I’m just a month into my life without my husband. It seems the first few weeks I was so busy taking care of things I didn’t have time to think. Now I have more time and the pain of losing him seems so raw. Last night at three on the wee hours of the morning I found myself reading all the notes and letters I had received from him over our years together. In a way it felt like he was there with me. Like someone said, it was a love only we shared. It was our way of being together that I miss so very much.

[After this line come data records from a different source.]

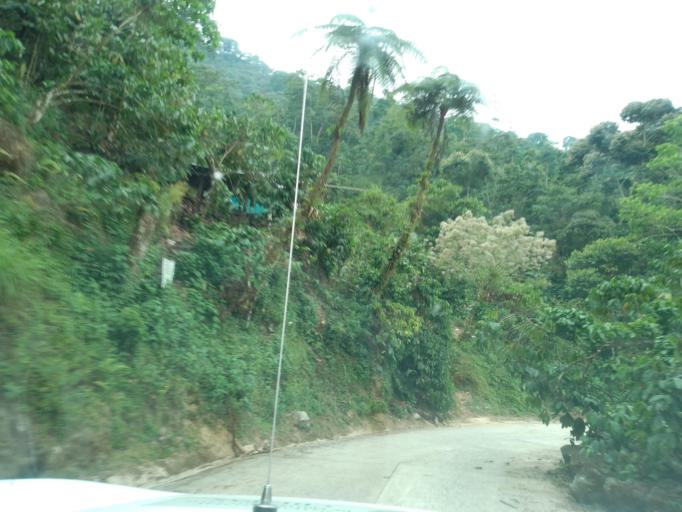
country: MX
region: Chiapas
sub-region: Union Juarez
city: Santo Domingo
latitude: 15.0572
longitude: -92.1106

PurpleIris Mon 19-Aug-19 09:56:27

Totallylost,I am so sorry for the loss of your DH.Ive recently lost my beloved Father and as a daughter struggling with my pain,I've often wondered how to help my Mother.To her it might look like I'm ok and getting on with life,I am going through the motions while my heart is truly broken,but to others it may seem that I'm fine.. I'm not fine at all but dealing with my grief in my way.I have said to my siblings that our Mothers grief and loss is different to ours.My brother disagreed.But a partner's grief is way different despite us all loving him.We didn't live with him for 55 years or plan our daily life around him so of course a wife's loss seems greater.I wonder if your daughter is afraid of upsetting you,I know I avoid causing tears when I'm with my M for fear of upsetting her more.On a daily basis I am one comment,one look,one hug from a friend away from balling my eyes out but honestly no one would know that's how I feel.I am also thankful it's summer and my sunglasses have hidden many a tear.
I feel for you and I wouldn't like it if my M thought I'd just got over it and moved on.Us children,no matter how old we get,sometimes don't know how to react when our parents need help as they've always been the ones there helping us 💙

BlueSapphire Fri 23-Aug-19 09:46:17

Thank you Maw. I am now 18 months in (next Tuesday), and still miss DH so much and find every day waking up without him so hard.

The thing that keeps me going is that he would want me to keep going, put a smile and a brave face on and carry on. I feel that I owe it to him to try my best even though my heart is breaking inside. I talk about him all the time to anyone who will listen. And every day I write in my journal, like a letter to him, and tell him what I've been up to; it feels just as though I'm talking to him, and I try to sound up beat, as he would be sad if I wasn't.

I wish so much he was here, sitting in 'his' chair and we could just look up and smile at each other. And then I try to pull myself together and think 'what would be want me to do?' That keeps me going. And just go with the flow.....

Dillyduck Sun 25-Aug-19 22:36:28

Time to find your new life. Get a copy of "Starting Again" by Sarah Litvinoff, although primarily written for divorcees, a lot applies equally to widows. Join "Way Up" a forum for widows/widowers. Then you'll find you are not alone. Go on holiday with a solos company.
Accept that there will always be a hole in your life, it's 13 years since I was widowed, I miss him so much, but I know he'd be proud of me if he could see me now. My first challenge as a widow was to start selling 30 tons of vintage lorry spares to earn a living, more complicated as I was nearly killed in a car accident 3 months after I was widowed, and was hobbling around with a walking stick, and had a son with learning difficulties to support. Once you start doing things just a bit outside your comfort zone, life gets easier.